Get quotes from insurance companies that provide term life insurance. (This is insurance that does not include any investment portfolio.)
Compare the cost of buying a death benefit only vs. the cost of the other insurance options.
Term insurance should be cheaper, so figure out the future value that you would end up after investing the difference in cost (versus using insurance as the investment vehicle).
In general, you will pay more to invest via an insurance policy (at least in the US and Western Europe). But there are tax and other situations where insurance makes alot of sense too. You really need to consult a more authoritative reference specific to India to make the decision that is right for you!

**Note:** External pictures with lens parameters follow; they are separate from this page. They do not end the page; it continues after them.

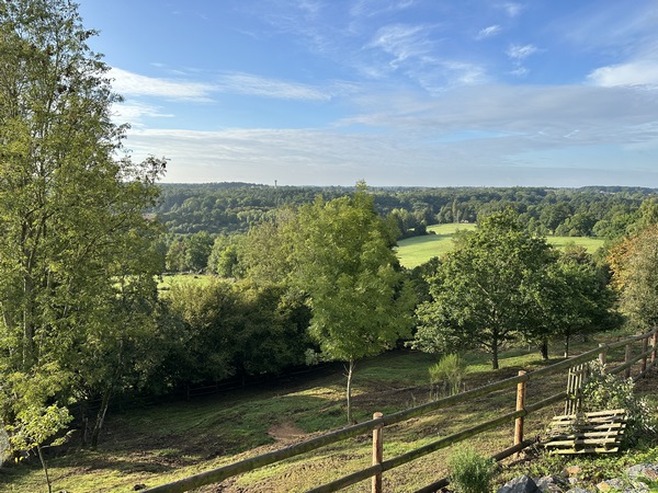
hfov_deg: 71.6
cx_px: 329
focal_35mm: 24
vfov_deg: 56.8
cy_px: 246
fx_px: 456
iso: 80
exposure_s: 1/2882
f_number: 1.78
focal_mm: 6.86
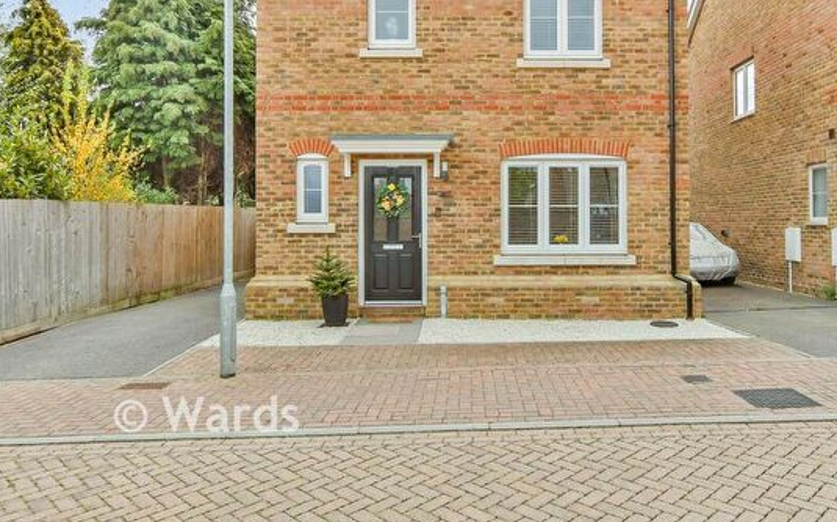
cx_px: 469
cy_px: 165
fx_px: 639
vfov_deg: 43.7
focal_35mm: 28
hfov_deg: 66.3
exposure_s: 1/200
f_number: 7.1
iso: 500
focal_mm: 14
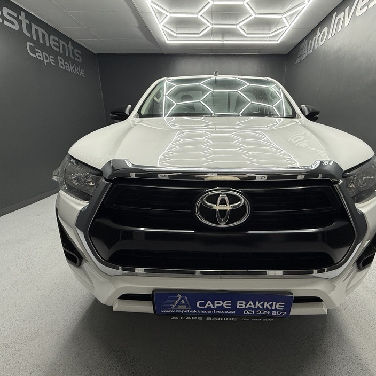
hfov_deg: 80.4
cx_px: 209
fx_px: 221
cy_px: 205
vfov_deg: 80.5
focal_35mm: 18
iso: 100
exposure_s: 1/100
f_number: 2.2
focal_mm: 2.22
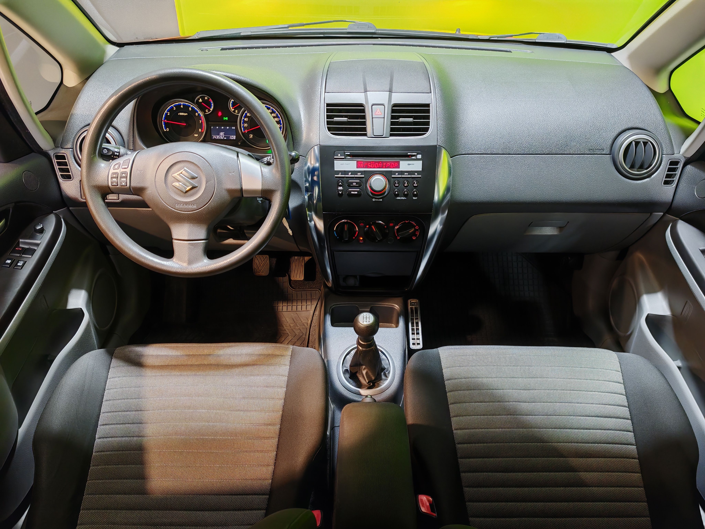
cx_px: 352
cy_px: 264
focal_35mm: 27
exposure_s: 1/50
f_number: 1.4
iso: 100
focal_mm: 6.83
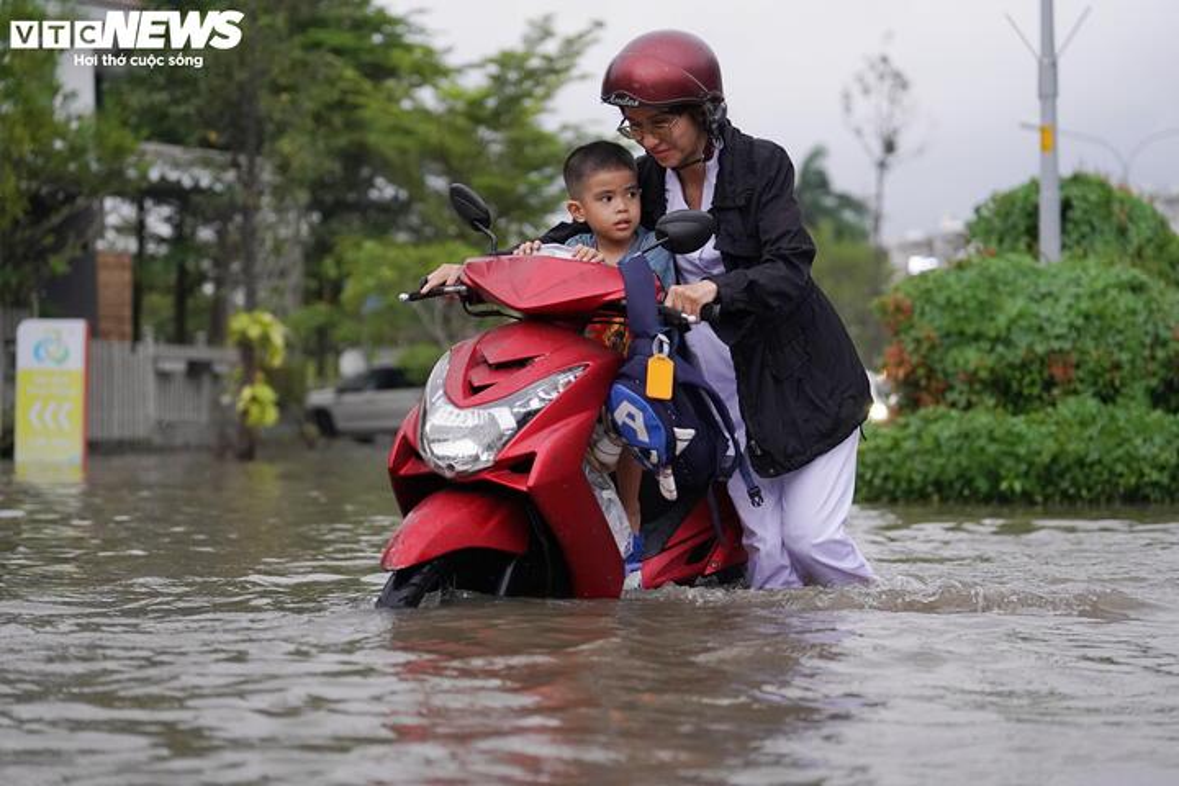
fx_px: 2292
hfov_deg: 28.8
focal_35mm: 70
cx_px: 590
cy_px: 393
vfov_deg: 19.5
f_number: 2.8
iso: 5000
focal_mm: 70
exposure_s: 1/640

I think the aspect of calculating the value of a life insurance policy has been addressed in plenty of detail in the other answer/comments, but I wanted to add a note that came up in the comments to this answer. When you're considering life insurance policies from multiple companies, you'll also want to look at the company's rating with AM Best or a similar rating agency, e.g. Standard and Poor's. These are ratings like A++, A, etc. that measure the financial strength of the company, and since you often hold a life insurance policy for an extended period, you don't want to purchase it from a company that may go bankrupt and disappear before the term expires.
This is also another way to verify that the company is legitimate, because a small company that might not be as legitimate as a major insurer either won't have a rating (because it's too new or won't publish the information) or will have a low rating because there isn't enough data to gauge its prospects yet.